I have also tried to del
the memory entirely, then recreate it, and just put back in the weights and memory cells. Didn’t work.
Now for some code:
I have a Memory Module with several components, init:
self.memory_cells = torch.zeros(0, XXX, requires_grad=False).cuda()
self.memory_values = torch.zeros(0, YYY, requires_grad=False).long().cuda()
self.memory_hashes = defaultdict(bool)
self.memory_counters = torch.zeros(0, 1, requires_grad=False).long().cuda()
I also need to add to the memory, this adds 5 items per batch:
def _add_to_memory(self, elements, values, indexing_values):
with torch.no_grad():
highest_idxs = indexing_values.argsort(dim=0, descending=True)
elements = elements[highest_idxs ]
values = values[highest_idxs ]
to_add = []
for j, element in enumerate(elements):
if not self.memory_hashes[element]:
to_add.append(j)
self.memory_hashes[element] = True
if len(to_add) == 5:
break
new_counters = torch.zeros(len(to_add), 1, requires_grad=False).long().cuda()
new_cells = elements[to_add]
new_vals = values[to_add]
self.memory_cells = torch.cat((self.memory_cells, new_cells), dim=0)
self.memory_values = torch.cat((self.memory_values.view(-1, YYY), new_vals), dim=0)
self.memory_counters = torch.cat((self.memory_counters.view(-1, 1), new_counters), dim=0)
del highest_losses, elements, values, new_cells, new_vals, new_counters
The function above is called every batch as:
with torch.no_grad():
values = torch.zeros(batch_size * max_len, self.num_labels, dtype=torch.long).cuda()
values.scatter_(1, labels.view(-1, 1),
torch.ones(batch_size * max_len, dtype=torch.long).cuda().view(-1, 1))
self.memory._add_to_memory(sequence_output.detach().view(-1, feat_dim), values.detach(),
loss_expanded.detach().view(-1), max_loss=True)
del values
Every once in a while I want to keep only some of the memory entries, those that are used the most:
def keep_best_memory(self, max_size):
if self.memory_counters.shape[0] != 0:
with torch.no_grad():
idxs = self.memory_counters.view(-1).argsort(descending=True)[
:min(max_size, self.memory_counters.shape[0])]
new_cells = self.memory_cells[idxs].detach().clone()
new_vals = self.memory_values[idxs].detach().clone()
new_counters = torch.zeros(idxs.shape[0], 1, requires_grad=False, dtype=torch.long).cuda()
del self.memory_cells, self.memory_values, self.memory_counters
self.memory_cells = new_cells.clone()
self.memory_values = new_vals.clone()
self.memory_counters = new_counters.clone()

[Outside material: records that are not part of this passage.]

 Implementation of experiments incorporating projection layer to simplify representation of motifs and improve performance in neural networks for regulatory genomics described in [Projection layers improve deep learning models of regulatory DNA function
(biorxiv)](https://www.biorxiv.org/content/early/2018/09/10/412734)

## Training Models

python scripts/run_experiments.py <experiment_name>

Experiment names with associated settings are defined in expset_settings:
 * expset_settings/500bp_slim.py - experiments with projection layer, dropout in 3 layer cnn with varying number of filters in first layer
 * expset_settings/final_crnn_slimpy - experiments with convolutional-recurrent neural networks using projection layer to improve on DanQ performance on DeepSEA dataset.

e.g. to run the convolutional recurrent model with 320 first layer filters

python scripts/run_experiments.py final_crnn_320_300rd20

del new_cells, new_vals, new_counters
Finally the forward pass of the memory component. The FF layers are defined elsewhere but I doubt they are the problem.
def forward(self, x, *args):
batch, sent_len, feats = x.shape
x = x.view(-1, feats)
query = self.query_fc(x)
keys = self.key_fc(self.memory_cells)
sims = torch.matmul(query, keys.t()) # dot similariy
idxs = sims.sort(dim=1, descending=True).indices
k_highest_sims = smart_sort(sims, idxs)[:, :self.top_k_similarities] # multidimensional sorting, not relevant for the question
classifications = self.memory_values[idxs[:, :self.top_k_similarities]]
self.memory_counters[idxs[:, :self.top_k_similarities]] += 1
z = self.memory_gate(k_highest_sims.view(-1, self.top_k_similarities)).view(-1, 1).expand(-1, self.num_classes)
softmaxed_sims = k_highest_sims.view(-1, self.top_k_similarities, 1).expand(-1, self.top_k_similarities,
self.num_classes)
logits_memory = (classifications * softmaxed_sims).sum(dim=1)
return logits_memory.view(batch, sent_len, self.num_classes), z.view(batch, sent_len,
self.num_classes), k_highest_sims, classifications
And in the main network the memory is used like so, where logits_network
is taken from another part of the networ. Using only those logits causes no problem at all.
if self.memory.is_ready():
logits_memory, z, _, _ = self.memory(sequence_output, logits_network, similarity='angular')
logits = (1 - z) * logits_network + z * logits_memory
else:
logits_memory = None
logits = logits_network
Memory usage:
I understand the problem is pretty vague but I’m really out of ideas, any help would be appreciated.